**What the exercise asks:**
Give the records again exactly, but drop the pictures.

Collected data:
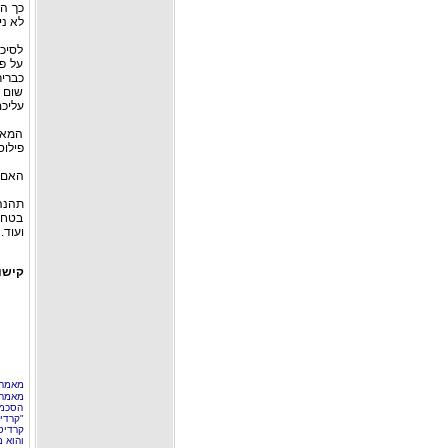
כך הי
לא ני
לסיכו
על פי
כבריר
שום ד
עליכם 
המאמר
פילוס
האם נ
תהנה 
בטחון
ועוד.
קישו
מאמר 
מאמר 
הסכמה
"קרדי
קרדיט
והוא 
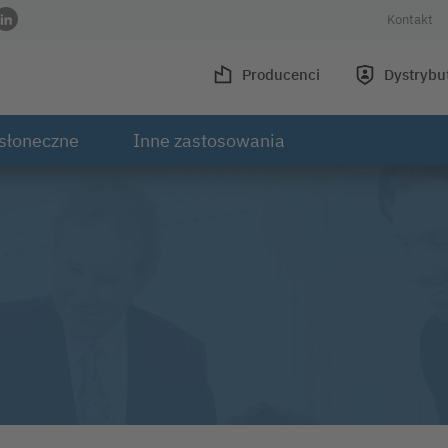
Kontakt
wisie Facebook
 w serwisie Instagram
ofilu w serwisie Youtube
 do profilu w serwisie Xing
Link do profilu w serwisie LinkedIn
Producenci
Dystrybu
słoneczne
Inne zastosowania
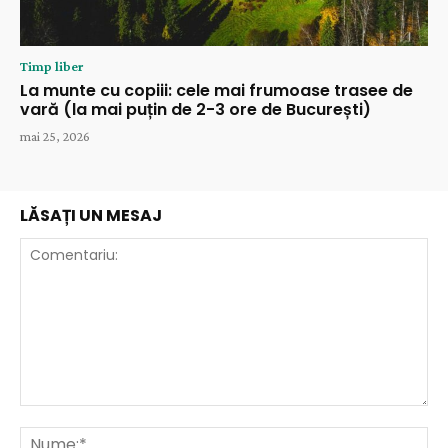
Timp liber
La munte cu copiii: cele mai frumoase trasee de
vară (la mai puțin de 2-3 ore de București)
mai 25, 2026
LĂSAȚI UN MESAJ
Comentariu:
Nu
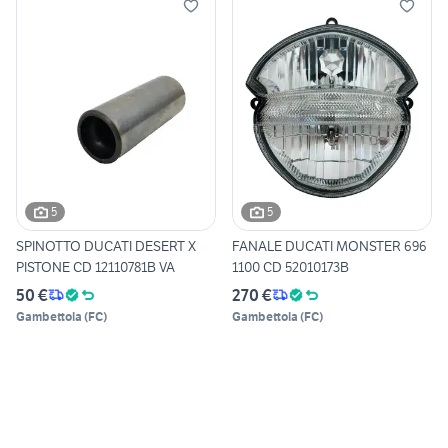
5
5
SPINOTTO DUCATI DESERT X
FANALE DUCATI MONSTER 696
PISTONE CD 12110781B VA
1100 CD 52010173B
50 €
270 €
Gambettola
(
FC
)
Gambettola
(
FC
)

**Solution for this exercise:**
כך הי
לא ני
לסיכו
על פי
כבריר
שום ד
עליכם 
המאמר
פילוס
האם נ
תהנה 
בטחון
ועוד.
קישו
מאמר 
מאמר 
הסכמה
"קרדי
קרדיט
והוא 
Kontakt
wisie Facebook
 w serwisie Instagram
ofilu w serwisie Youtube
 do profilu w serwisie Xing
Link do profilu w serwisie LinkedIn
Producenci
Dystrybu
słoneczne
Inne zastosowania
Timp liber
La munte cu copiii: cele mai frumoase trasee de
vară (la mai puțin de 2-3 ore de București)
mai 25, 2026
LĂSAȚI UN MESAJ
Comentariu:
Nu
5
5
SPINOTTO DUCATI DESERT X
FANALE DUCATI MONSTER 696
PISTONE CD 12110781B VA
1100 CD 52010173B
50 €
270 €
Gambettola
(
FC
)
Gambettola
(
FC
)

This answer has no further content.